Une sélection de vos films seront présentés dans le cadre d’une rétrospective ; l’occasion pour un public qui ne les connaîtrait pas déjà de découvrir vos œuvres. Quel sentiment cela vous procure-t-il ?

Évidemment j’en suis très heureuse ! Surprise aussi, même si j’ai toujours essayé de créer des films dont je puisse dire « ils vont vivre longtemps ». Je suis très reconnaissante envers le festival de m’offrir l’occasion de les redécouvrir avec un nouveau public. Je n’ai pourtant jamais été portée par la promotion de mes propres films, car ils ont toujours su trouver leur public et, d’une certaine manière, rendre les gens heureux malgré des sujets complexes ou conflictuels. Même des publics qui n’étaient pas nécessairement d’accord avec ce que je disais, mais qui étaient sensibles à une image, à une manière de regarder. Une image ou une scène peut rester dans la mémoire pendant des années, comme un tableau.
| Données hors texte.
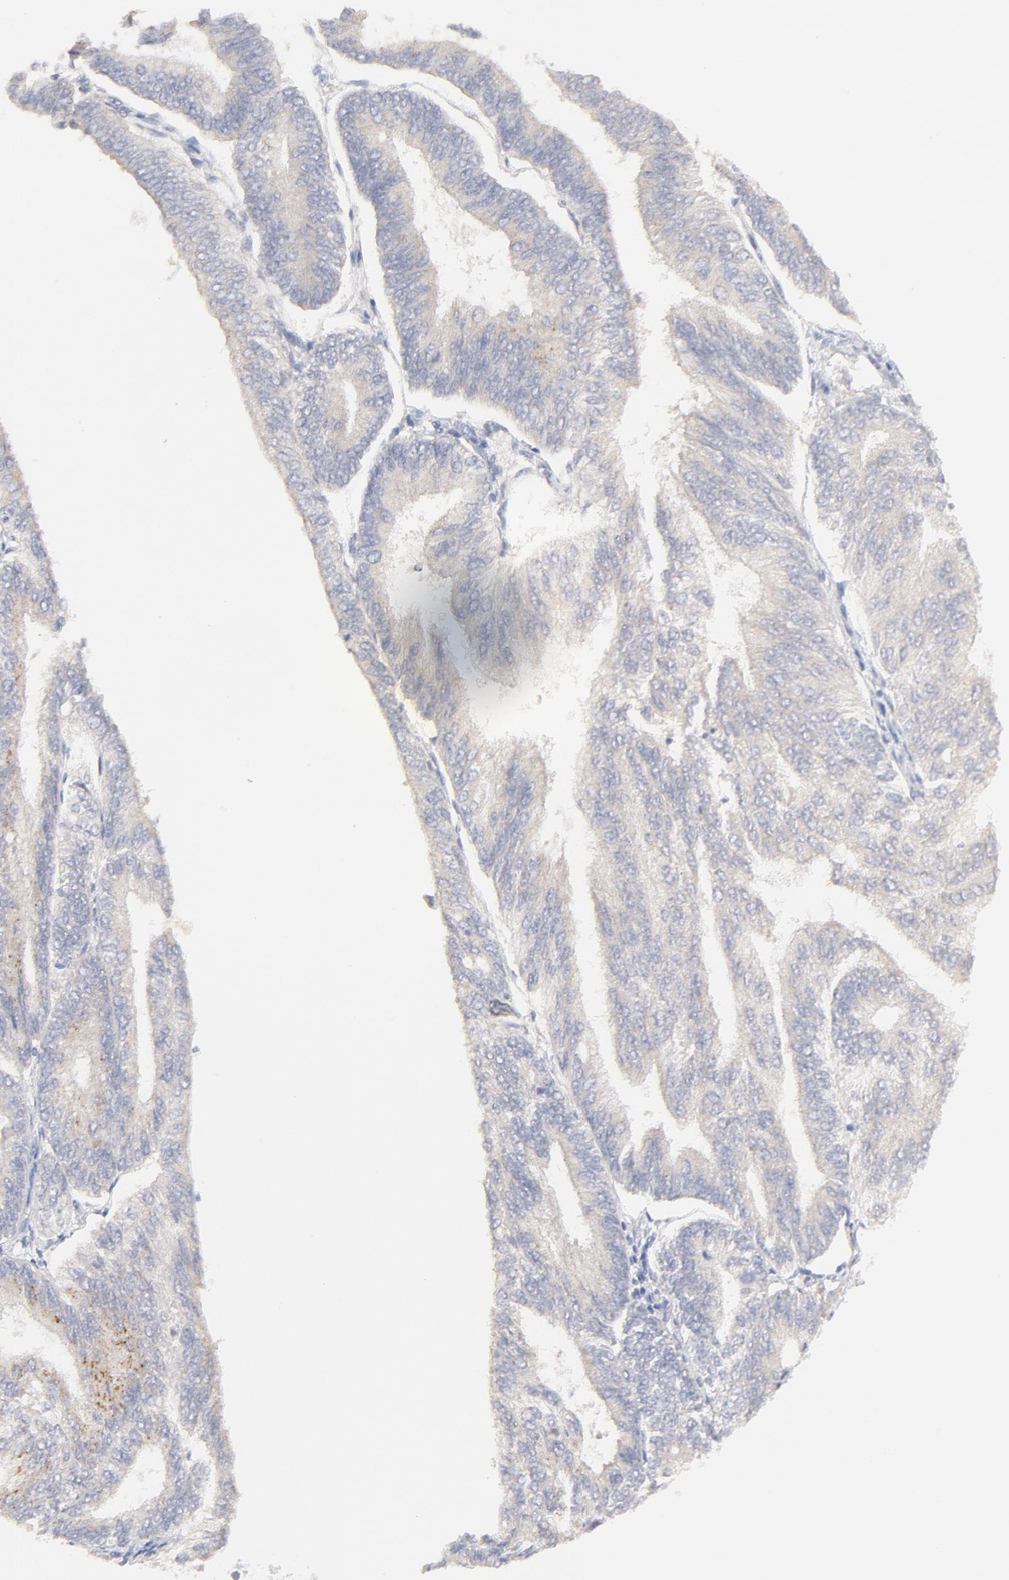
{"staining": {"intensity": "weak", "quantity": "25%-75%", "location": "cytoplasmic/membranous"}, "tissue": "endometrial cancer", "cell_type": "Tumor cells", "image_type": "cancer", "snomed": [{"axis": "morphology", "description": "Adenocarcinoma, NOS"}, {"axis": "topography", "description": "Endometrium"}], "caption": "This is an image of IHC staining of endometrial cancer (adenocarcinoma), which shows weak expression in the cytoplasmic/membranous of tumor cells.", "gene": "NKX2-2", "patient": {"sex": "female", "age": 55}}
Et cela me touche de voir que des films réalisés il y a vingt, trente ou cinquante ans peuvent continuer à accompagner les gens et les toucher. Je ne sais pas comment ces images seront reçues à l’avenir, mais je constate qu’elles traversent le temps.

Votre trilogie de films consacrée au Moyen-Orient («Pour les Palestiniens, une Israélienne témoigne», 1973 ; «Comme la mer et ses vagues », 1979 ; et «Anou Banou ou les filles de l’utopie», 1983) est restaurée et numérisée pour l’occasion. Qu’est-ce qui, selon vous, rend ces œuvres si actuelles malgré leur ancrage dans des contextes historiques bien précis ?

Je ne les ai pas revus ; je veux les redécouvrir avec le public des Journées de Soleure. Mais j’ai eu des échos récents et plusieurs personnes m’ont dit que ces films les avaient aidés à mieux comprendre la complexité des conflits actuels. Et je peux comprendre pourquoi. À l’époque, il y avait une urgence politique mais aussi une énorme responsabilité : rencontrer des gens, recueillir des témoignages, creuser l’histoire, assumer une forme et un point de vue. J’ai été très impliquée pour ces films et il me tenait à cœur de documenter en profondeur les réalités que je filmais.

Ce qui reste, je crois, c’est cette responsabilité envers l’image : un engagement éthique avec les personnes filmées, et une rigueur dans la manière de montrer, de représenter. Aujourd’hui, dans un trop-plein d’images continu, cette responsabilité se dilue, mais c’est précisément pour cela que ces films gardent une valeur.

Après ces films très politiques, vous vous êtes tournée vers un sujet moins directement engagé : la musique contemporaine, ce qui peut sembler un changement radical. Comment reliez-vous ces deux périodes ?

Pour moi, ce n’est pas une rupture. C’est simplement une autre manière d’être au monde, donc une autre manière d’être politique. La musique m’a offert une liberté formelle que je ne pouvais pas me permettre avec des sujets aussi chargés que mes films précédents. Avec la musique, je pouvais déplacer le regard, travailler la perception, la durée, le point de vue. Tout ce qui, avec le Moyen-Orient, restait contraint par l’urgence du réel.

Dans « Le Quatuor des possibles », par exemple, je creuse cette idée de multiplicité des perspectives, qui est au cœur de ma manière de penser le monde. Un geste que j’ai toujours eu à travers mes films, mais filmer la musique, ça me permet d’expérimenter énormément et de chercher de nouveaux langages cinématographiques. Cela ne veut pas dire qu’il n’y a pas de responsabilité envers l’image. On est tout autant responsable et engagé en filmant l’intime et le geste qu’en filmant un conflit. Même avec des musiciens et musiciennes, j’ai cette responsabilité d’aller chercher à l’image ce que j’ai à raconter, pour que les personnes qui regardent le film se disent : « Ah oui, maintenant j’ai rencontré le quatuor, leur musique et la réalisatrice ». Ce qui compte, c’est la nécessité intérieure du film, l’honnêteté du regard, et cette conviction qu’une œuvre peut encore, malgré tout, accompagner son public très longtemps.